History
1989
The Australian Universities and the CSIRO, under the
umbrella of the Australian Vice-Chancellors' Committee (AVCC),
initiated a project called the Australian Academic and Research Network
(AARNet) - this was the genesis of the Internet in Australia.
During the first few years Australian Internet traffic was
predominantly to the founding members, (99%). A small amount of
commercial traffic was mainly from organisations that had a close
association with the tertiary and research sector. However, in addition
to providing support for the teaching, learning and research activities
of universities and research organisations, AARNet positioned itself as
a wholesale backbone Internet Service Provider (ISP). This encouraged
smaller ISPs to emerge without the requirement for extensive capital
investment in international and domestic infrastructure. This strategy
allowed the ISP to grow from 2 commercial ISPs in 1992 to over 300 by
June 1995. The total use by the non-AARNet user base had increased to
~20% of total traffic by that time.
1995
The commercial customer base of AARNet was sold to
Telstra, spawning what was subsequently to become Telstra BigPond. This
stimulated further growth of the commercial and private use of the
Internet in Australia. The intellectual property and expertise transfer
to industry resulted in development of the Internet in Australia that
would not have otherwise occurred at such a rapid rate.

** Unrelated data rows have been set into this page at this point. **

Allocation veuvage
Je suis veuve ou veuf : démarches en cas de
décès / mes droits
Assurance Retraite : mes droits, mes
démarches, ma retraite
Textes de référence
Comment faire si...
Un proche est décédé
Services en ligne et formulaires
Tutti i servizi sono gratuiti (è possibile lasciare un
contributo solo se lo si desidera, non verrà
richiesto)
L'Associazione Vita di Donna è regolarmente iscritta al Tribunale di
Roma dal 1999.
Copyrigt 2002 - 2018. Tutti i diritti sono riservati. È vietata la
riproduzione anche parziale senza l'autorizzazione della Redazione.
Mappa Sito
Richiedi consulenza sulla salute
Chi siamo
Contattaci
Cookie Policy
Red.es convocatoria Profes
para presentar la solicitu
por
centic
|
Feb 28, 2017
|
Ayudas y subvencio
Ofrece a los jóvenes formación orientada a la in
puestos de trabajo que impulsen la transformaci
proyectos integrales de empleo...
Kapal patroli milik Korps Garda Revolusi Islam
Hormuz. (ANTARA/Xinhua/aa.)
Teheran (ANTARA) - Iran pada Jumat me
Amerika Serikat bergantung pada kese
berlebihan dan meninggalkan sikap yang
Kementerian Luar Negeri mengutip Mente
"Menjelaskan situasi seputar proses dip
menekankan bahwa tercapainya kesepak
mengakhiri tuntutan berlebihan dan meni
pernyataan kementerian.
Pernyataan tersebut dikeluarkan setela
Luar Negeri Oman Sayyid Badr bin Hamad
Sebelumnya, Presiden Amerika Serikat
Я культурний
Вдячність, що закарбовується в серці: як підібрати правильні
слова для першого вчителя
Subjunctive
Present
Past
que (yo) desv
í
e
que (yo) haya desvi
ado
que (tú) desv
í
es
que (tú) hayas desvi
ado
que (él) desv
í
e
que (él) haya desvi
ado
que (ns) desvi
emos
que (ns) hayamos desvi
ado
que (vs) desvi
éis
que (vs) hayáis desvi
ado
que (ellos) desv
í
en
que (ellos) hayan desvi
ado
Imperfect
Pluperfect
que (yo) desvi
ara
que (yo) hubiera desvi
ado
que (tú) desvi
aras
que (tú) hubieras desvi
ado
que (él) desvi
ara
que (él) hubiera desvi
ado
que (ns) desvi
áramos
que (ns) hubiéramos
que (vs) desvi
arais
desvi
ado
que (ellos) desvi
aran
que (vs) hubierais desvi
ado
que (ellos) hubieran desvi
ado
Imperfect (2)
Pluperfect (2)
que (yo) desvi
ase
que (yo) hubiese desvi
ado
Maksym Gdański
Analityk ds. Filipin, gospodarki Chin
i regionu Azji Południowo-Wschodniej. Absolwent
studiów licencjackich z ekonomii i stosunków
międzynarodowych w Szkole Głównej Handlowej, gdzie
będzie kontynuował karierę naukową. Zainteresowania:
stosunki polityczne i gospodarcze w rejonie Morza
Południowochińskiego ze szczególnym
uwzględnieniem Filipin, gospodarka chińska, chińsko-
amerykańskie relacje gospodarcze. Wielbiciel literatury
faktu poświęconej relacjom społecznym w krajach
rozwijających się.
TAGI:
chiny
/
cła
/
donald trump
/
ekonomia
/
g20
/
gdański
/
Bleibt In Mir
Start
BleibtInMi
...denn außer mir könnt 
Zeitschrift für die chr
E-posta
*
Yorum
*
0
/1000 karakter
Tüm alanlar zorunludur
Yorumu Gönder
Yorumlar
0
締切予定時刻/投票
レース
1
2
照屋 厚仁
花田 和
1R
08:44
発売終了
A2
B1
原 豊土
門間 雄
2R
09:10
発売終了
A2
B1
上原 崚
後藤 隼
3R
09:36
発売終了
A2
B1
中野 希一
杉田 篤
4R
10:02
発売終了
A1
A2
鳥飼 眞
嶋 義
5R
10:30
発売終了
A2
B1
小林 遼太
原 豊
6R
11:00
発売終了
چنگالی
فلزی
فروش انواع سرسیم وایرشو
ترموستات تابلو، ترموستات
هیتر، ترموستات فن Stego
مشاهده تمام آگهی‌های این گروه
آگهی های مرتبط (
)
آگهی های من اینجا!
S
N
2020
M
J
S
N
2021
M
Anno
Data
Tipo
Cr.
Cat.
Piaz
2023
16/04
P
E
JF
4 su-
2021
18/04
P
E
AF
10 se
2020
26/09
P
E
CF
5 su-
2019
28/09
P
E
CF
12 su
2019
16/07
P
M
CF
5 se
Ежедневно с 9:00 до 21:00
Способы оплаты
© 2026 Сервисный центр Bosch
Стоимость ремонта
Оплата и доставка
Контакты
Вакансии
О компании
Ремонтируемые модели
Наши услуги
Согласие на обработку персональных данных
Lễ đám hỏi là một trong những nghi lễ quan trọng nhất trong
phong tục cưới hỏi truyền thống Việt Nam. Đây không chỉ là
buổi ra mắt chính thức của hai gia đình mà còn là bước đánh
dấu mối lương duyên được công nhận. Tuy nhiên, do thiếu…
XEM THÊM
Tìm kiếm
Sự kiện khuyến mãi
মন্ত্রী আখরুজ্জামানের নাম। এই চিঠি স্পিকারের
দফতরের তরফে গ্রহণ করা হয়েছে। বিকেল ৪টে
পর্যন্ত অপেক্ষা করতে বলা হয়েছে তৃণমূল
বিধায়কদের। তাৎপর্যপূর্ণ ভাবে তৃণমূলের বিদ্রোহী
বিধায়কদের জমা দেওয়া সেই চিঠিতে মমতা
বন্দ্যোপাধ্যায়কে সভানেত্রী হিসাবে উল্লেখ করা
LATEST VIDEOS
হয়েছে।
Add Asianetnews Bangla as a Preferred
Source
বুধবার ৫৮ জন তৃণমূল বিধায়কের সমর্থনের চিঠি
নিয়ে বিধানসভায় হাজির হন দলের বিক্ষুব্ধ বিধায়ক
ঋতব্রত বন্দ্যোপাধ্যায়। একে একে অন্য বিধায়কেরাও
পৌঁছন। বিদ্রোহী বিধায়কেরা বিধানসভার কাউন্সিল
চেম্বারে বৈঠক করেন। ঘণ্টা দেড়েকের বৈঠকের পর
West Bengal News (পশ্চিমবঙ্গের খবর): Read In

1997The AVCC developed AARNet2, a further refinement of
the Internet in Australia, which employs high bandwidth ATM links and
Internet services under a contract with Cable & Wireless Optus
(CWO) - now Optus. The rapid deployment of IP services by Optus to meet
the AARNet2 requirements was due in part to the transfer of knowledge
and expertise from AARNet.
1998
APL was incorporated on 22 December 1998 with the sole shareholder
being the Australian Vice-Chancellors' Committee (AVCC). The company
became fully operational in March 2000 after completing the transfer of
functions from the AVCC. APL is a not-for-profit company limited by
shares. The shareholders are 38 Australian Universities and the CSIRO.
2001
AARNet deployed its first international capacity by
acquiring 310 Mbps of capacity from Sydney via Hawaii to Seattle. This
provides access to the advanced research and education networks of many
countries including North America, Europe, Japan, Taiwan, Asia and
South America.
2002
AARNet was the prime motivator in implementing GrangeNet
which provides a high capacity research network of 5 Gbps from Brisbane
to Sydney and 10 Gbps between Sydney, Canberra and Melbourne. AARNet has also worked with local Regional Network Organisations to achieve high capacity metropolitan and regional networks.
2006
Having aquired NextGen fibre, AARNet builds a leading edge high speed network. AARNet3 is officially launched at Parliament House, Canberra on the 14th September 2006.